If Dupre secured the most votes, a state law — N.C.G.S. ß 163-114 — explains how a political party would fill a vacancy created when a nominee “becomes ineligible or disqualified before the date of the ensuing general election.”
DeLancy’s brief would have highlighted an issue that could arise in the future when a disqualified candidate’s votes end up affecting the outcome of a tighter contest.
The disqualified candidate’s votes could determine whether a leading candidate has secured more than 30% of the primary vote. State law sets that threshold to determine whether a candidate wins the primary.
“This case presents a narrow but important question of statutory interpretation arising from an unusual procedural posture: The State Board has determined that Petitioner is not eligible to seek the nomination, yet her name remains on the ballot and votes cast in her favor will be counted,” wrote DeLancy, who also serves on the Lee County elections board.
“North Carolina’s primary-election framework requires nominees to be determined using the substantial-plurality formula set forth in N.C.G.S. § 163-111(a)(1). That formula depends mathematically on the universe of votes counted ‘for all aspirants,’ a term the statute does not define,” DeLancy added.

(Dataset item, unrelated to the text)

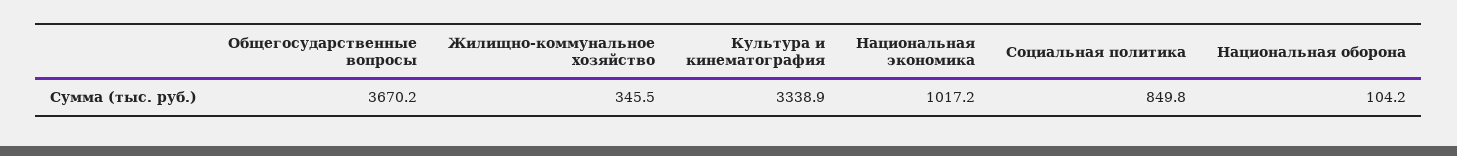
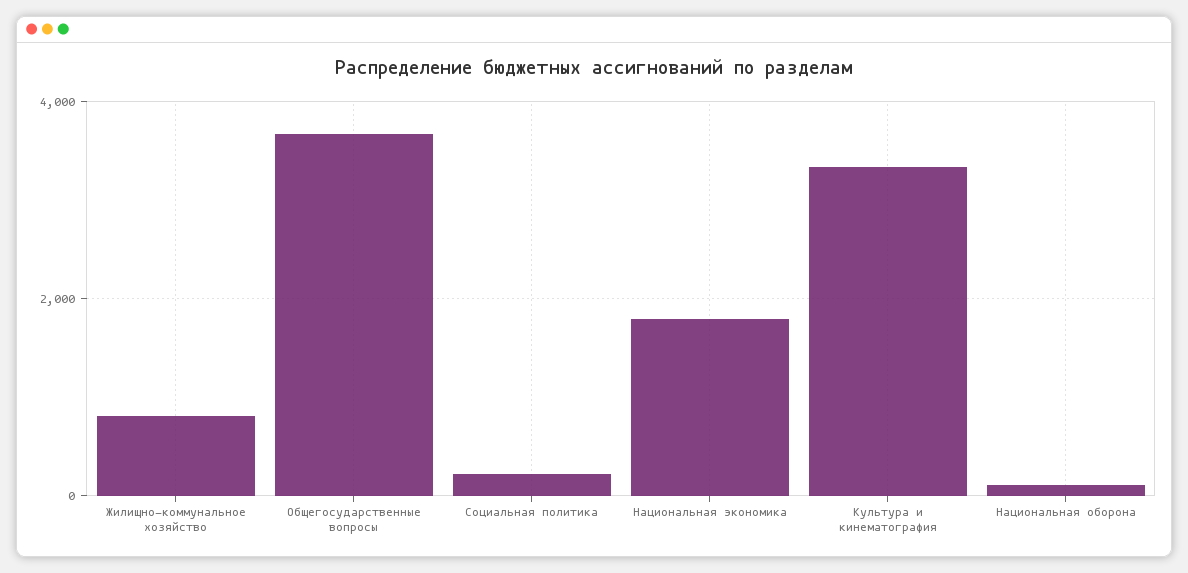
Жилищно-коммунальное хозяйство: 345.5 -> 800
Национальная экономика: 1017.2 -> 1800
Социальная политика: 849.8 -> 200

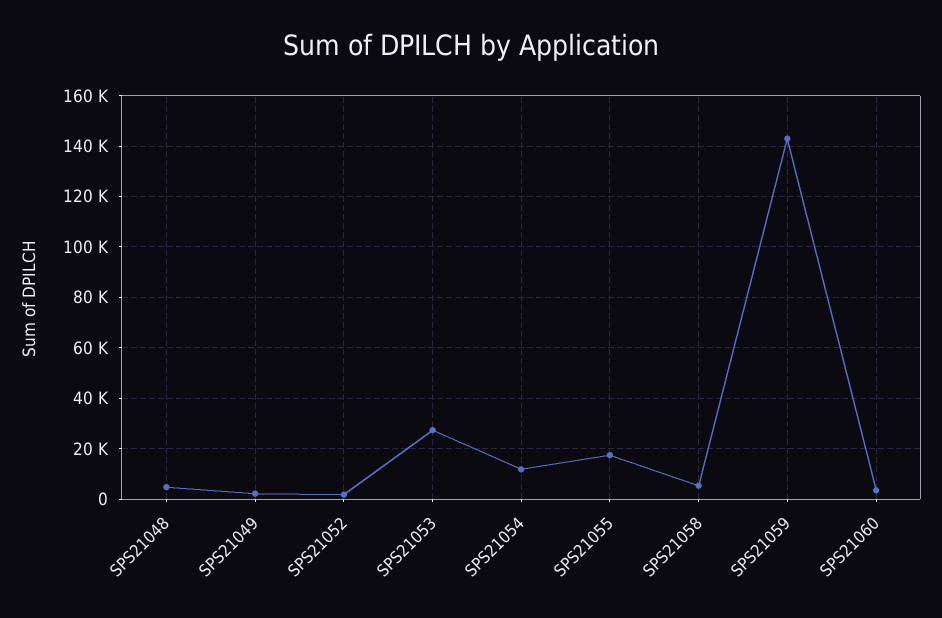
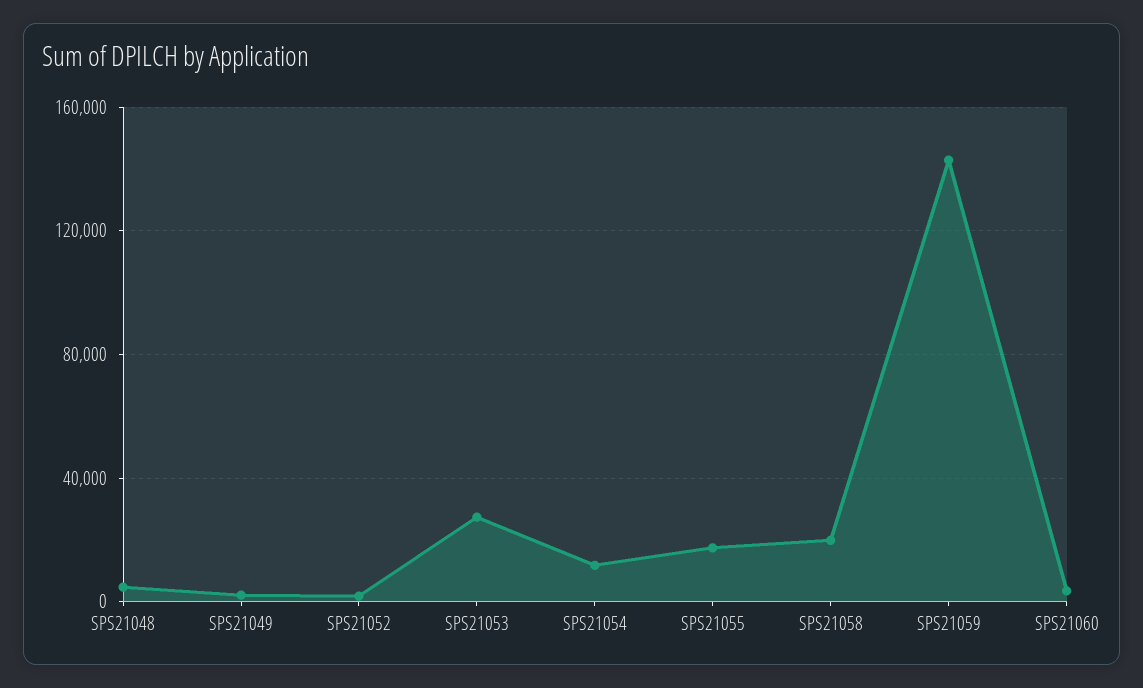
SPS21058: 5000 -> 20000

“Where, as here, votes may be counted for a candidate deemed ineligible, the inclusion of those votes necessarily affects the denominator used to calculate the thirty-percent threshold,” he explained. “Clarification from this Court regarding the proper treatment of such votes would promote uniform and predictable election administration statewide.”
Dupre’s votes did not affect the outcome of her race. The situation would have been different if the leading candidate secured a vote total closer to the 30% threshold.
The case “highlights a potential ambiguity” in state law: “whether the General Assembly intended the term [aspirant] to encompass all individuals whose names appear on the ballot, or only those candidates who are legally qualified to seek the nomination. Clarification of that statutory term would assist election officials in applying the substantial-plurality formula in a consistent and administrable manner,” DeLancy argued.
The issue in Dupre’s case “is not limited to the unusual facts of this case,” DeLancy added. “Similar timing conflicts are likely to arise in future election cycles because the statutory timelines — governing candidate challenges, ballot preparation, and absentee voting — necessarily overlap. As a result, ballots may already be printed and distributed — because absentee voting must begin weeks before election day under N.C.G.S. § 163-227.10 — before eligibility disputes are fully resolved.”